List each line of the items below that contains the word "values", copying every such line in full.

▼▼▼

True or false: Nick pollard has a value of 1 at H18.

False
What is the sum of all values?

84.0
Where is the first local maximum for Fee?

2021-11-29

▲▲▲
▼▼▼

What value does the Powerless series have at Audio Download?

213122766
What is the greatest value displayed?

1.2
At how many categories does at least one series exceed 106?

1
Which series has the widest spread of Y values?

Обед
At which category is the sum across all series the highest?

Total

▲▲▲
▼▼▼

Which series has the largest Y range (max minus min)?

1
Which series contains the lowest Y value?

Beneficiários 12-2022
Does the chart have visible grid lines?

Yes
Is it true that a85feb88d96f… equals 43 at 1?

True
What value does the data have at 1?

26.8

▲▲▲

● **Solution to this task**
What is the sum of all values?
Which series has the widest spread of Y values?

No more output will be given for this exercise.